# me and my boy



## DaveMK1 (Nov 8, 2009)

My son is slowly learning about the finer things in life!!


----------



## KMKjr (Jan 9, 2009)

Nice!!

My boy at 3-4 could turn the key, pull choke and start the Brute and could also start the Ranchers in the garage....lol


----------



## GWNBrute (Mar 4, 2009)

My son is about the same.age as yours.and does the same thing when I sit him on the brute its pretty funny


----------



## DaveMK1 (Nov 8, 2009)

Cant wait until mom will let him ride with us. Prolly wont be for a year or two. Gotta break him of the pacifier first, dont imagine mud tastes too good to a 1 1/2 year old


----------



## Big D (Jun 23, 2009)

DaveMK1 said:


> Cant wait until mom will let him ride with us. Prolly wont be for a year or two. Gotta break him of the pacifier first, dont imagine mud tastes too good to a 1 1/2 year old


Oh yeah? How many kids do you know eat dirt? According to this site, looks like it something we never outgrow


----------



## jrpro130 (May 10, 2009)

haha nice vid! My friends son does the same...he is 18 months, starts the bike then jumps around because he wants a ride on the "mo-mo"! lol


----------



## gpinjason (Nov 10, 2009)

Nice! My son is learning also.... :bigok:


----------



## 1bigforeman (Jun 23, 2009)

I hear ya. This is my nephew a few years ago. I was taking him for a ride on my mom's rancher. Now, if we don't watch him close, he jumps up on my dad's John Deere tractor. He's grown up to the brute now. Everytime I have it out and he's there, I better be ready to give him a ride or I'm in trouble.


----------



## Polaris425 (Dec 16, 2004)

nice!


----------



## 2010Bruterider (Jun 20, 2010)

It's good to start them young. Somebody has to teach them. If you do it, you know they are taught right, cause if they learn it on their own, it's more expensive


----------



## monsterbrute750 (Apr 13, 2010)

Be careful what you start...My son got his first quad, a kfx 50, when he was 4. He is 10 now and has been riding ever since. He now has a Raptor 90 and everytime the Brute comes out of the shed, he is grabbing his key, helmet, and rubber boots ...LOL !! Can't leave without him now. My wife tells me " You created this monster !! "


----------



## DaveMK1 (Nov 8, 2009)

That's fine, as soon as he learns to ride one, He will know how to fix one


----------



## KMKjr (Jan 9, 2009)




----------



## Big D (Jun 23, 2009)

monsterbrute750 said:


> Be careful what you start...My son got his first quad, a kfx 50, when he was 4. He is 10 now and has been riding ever since. He now has a Raptor 90 and everytime the Brute comes out of the shed, he is grabbing his key, helmet, and rubber boots ...LOL !! Can't leave without him now. My wife tells me " You created this monster !! "

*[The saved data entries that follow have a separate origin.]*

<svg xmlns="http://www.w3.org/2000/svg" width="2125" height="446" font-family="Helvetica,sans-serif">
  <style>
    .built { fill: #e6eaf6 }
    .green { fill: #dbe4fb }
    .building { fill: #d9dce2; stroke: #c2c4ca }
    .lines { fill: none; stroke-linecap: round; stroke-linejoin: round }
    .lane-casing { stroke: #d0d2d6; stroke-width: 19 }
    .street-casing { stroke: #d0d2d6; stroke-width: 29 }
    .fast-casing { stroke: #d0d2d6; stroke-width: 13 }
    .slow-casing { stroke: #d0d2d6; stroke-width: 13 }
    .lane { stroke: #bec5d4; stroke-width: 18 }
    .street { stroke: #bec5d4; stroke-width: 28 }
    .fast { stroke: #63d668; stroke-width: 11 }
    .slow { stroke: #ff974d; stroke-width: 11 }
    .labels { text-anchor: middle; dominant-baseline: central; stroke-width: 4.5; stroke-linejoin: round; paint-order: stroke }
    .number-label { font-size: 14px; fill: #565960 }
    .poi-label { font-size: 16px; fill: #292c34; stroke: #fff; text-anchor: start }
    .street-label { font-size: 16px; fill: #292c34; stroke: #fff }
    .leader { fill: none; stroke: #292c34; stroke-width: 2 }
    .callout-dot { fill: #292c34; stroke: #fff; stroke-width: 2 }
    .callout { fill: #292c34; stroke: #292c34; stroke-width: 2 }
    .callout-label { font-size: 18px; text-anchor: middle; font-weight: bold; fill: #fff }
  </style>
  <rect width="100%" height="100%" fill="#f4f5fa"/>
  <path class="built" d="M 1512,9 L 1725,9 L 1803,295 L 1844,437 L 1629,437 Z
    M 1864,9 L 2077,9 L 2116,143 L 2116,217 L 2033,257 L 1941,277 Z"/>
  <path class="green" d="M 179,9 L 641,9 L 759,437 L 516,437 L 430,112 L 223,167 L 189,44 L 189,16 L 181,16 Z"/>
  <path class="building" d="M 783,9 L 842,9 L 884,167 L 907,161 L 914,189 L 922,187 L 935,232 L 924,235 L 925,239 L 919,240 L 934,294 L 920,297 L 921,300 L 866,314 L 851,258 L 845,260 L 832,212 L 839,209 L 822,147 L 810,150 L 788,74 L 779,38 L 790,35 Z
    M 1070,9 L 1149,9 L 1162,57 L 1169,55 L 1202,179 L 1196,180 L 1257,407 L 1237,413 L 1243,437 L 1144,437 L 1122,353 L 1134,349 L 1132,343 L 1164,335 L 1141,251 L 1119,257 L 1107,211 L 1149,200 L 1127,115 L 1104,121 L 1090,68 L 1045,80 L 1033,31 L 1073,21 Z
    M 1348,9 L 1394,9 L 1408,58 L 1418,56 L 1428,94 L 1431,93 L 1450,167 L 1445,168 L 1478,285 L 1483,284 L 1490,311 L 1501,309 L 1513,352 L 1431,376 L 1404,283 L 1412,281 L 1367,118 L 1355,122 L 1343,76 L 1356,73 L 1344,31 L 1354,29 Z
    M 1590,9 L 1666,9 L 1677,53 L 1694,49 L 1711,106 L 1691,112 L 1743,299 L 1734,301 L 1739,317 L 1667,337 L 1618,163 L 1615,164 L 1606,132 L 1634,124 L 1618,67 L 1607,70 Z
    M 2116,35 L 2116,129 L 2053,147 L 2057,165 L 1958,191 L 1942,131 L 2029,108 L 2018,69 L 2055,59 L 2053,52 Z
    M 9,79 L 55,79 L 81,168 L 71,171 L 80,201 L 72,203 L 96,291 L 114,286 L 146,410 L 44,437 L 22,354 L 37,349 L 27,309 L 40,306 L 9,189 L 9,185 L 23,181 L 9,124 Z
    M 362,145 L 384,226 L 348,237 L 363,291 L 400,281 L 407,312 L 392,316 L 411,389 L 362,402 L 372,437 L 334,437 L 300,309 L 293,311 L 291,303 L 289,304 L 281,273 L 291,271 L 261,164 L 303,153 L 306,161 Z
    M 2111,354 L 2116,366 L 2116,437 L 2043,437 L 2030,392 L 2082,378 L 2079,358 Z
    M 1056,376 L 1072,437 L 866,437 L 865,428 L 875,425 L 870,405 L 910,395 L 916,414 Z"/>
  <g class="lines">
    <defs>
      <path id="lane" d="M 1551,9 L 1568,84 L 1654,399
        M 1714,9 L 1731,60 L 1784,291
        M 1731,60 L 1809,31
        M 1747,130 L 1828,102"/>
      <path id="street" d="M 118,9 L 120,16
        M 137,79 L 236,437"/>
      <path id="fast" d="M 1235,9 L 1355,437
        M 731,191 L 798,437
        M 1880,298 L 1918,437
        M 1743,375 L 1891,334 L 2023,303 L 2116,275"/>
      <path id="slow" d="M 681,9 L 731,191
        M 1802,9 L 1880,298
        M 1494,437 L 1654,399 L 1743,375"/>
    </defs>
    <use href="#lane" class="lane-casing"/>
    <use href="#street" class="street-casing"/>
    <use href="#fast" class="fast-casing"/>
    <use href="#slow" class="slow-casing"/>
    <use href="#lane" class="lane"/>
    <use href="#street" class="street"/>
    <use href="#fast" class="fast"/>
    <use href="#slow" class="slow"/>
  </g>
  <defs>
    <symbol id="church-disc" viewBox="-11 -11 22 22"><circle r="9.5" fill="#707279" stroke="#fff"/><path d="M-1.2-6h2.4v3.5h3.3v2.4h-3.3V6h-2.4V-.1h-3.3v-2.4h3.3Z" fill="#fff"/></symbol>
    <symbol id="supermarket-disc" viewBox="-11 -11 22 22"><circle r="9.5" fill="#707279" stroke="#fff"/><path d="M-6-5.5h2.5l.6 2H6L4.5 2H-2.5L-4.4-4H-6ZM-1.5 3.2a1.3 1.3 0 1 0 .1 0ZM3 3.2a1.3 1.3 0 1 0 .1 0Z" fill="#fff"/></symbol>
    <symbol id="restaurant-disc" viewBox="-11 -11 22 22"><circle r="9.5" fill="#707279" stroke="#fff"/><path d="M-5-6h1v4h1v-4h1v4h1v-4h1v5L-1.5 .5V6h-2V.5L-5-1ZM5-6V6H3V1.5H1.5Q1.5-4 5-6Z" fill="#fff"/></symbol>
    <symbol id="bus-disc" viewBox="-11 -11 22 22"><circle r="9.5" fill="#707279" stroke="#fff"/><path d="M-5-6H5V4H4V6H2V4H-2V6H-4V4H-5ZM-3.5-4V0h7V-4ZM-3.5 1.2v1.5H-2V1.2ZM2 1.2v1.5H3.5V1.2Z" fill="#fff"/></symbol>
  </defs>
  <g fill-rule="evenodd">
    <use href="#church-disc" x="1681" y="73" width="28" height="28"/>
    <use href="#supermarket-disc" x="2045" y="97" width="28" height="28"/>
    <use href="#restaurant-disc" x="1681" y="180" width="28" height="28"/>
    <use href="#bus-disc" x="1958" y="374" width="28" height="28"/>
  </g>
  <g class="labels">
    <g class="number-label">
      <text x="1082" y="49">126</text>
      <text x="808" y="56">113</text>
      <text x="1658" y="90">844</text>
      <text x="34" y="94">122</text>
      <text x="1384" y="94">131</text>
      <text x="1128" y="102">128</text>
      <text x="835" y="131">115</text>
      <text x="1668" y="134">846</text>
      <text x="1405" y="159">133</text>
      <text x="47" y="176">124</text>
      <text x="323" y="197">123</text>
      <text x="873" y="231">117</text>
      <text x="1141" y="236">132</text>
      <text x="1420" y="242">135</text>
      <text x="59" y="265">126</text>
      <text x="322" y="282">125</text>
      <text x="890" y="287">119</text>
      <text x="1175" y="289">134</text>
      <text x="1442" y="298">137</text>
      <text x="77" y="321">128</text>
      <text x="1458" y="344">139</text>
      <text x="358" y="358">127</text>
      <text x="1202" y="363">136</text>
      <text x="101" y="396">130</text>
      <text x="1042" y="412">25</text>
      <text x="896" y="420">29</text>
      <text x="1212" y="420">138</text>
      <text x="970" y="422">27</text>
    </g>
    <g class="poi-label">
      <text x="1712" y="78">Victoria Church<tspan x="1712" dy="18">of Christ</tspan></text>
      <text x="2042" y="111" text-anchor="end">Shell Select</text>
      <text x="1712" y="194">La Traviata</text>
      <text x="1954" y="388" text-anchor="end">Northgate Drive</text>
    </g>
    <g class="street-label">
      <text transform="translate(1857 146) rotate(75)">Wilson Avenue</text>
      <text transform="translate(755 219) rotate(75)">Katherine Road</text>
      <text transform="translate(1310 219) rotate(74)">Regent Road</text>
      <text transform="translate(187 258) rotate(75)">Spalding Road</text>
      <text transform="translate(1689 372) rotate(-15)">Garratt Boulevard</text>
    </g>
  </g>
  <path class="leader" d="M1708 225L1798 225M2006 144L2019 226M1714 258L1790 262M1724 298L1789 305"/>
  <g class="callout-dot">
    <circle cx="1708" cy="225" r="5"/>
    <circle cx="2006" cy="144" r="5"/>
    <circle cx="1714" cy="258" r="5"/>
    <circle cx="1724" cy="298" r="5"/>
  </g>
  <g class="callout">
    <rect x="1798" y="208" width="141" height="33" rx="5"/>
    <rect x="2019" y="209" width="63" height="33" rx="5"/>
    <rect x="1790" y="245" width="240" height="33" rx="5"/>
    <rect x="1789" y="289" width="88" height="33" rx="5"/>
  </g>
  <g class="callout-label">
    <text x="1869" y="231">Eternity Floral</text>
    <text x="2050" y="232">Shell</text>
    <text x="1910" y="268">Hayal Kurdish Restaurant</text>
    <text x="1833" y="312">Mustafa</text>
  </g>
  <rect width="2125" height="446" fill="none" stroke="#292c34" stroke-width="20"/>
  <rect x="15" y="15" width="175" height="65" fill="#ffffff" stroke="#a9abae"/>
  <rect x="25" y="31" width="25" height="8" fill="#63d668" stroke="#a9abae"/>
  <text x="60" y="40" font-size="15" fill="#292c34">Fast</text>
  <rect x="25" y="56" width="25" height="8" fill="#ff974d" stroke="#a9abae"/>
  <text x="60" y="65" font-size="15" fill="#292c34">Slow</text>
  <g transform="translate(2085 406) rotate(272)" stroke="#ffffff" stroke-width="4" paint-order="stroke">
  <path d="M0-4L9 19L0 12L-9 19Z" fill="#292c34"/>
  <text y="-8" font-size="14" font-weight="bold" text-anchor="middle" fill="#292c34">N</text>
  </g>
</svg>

cool...you're Monsterbrute and he'll be "lil Monsterbrute"


----------



## monsterbrute750 (Apr 13, 2010)

Big D said:


> cool...you're Monsterbrute and he'll be "lil Monsterbrute"


Ha!! Ha!! He has already laid claim to my brute when he is ready. I'm cool with that...just gives me an excuse to build another one !!!


----------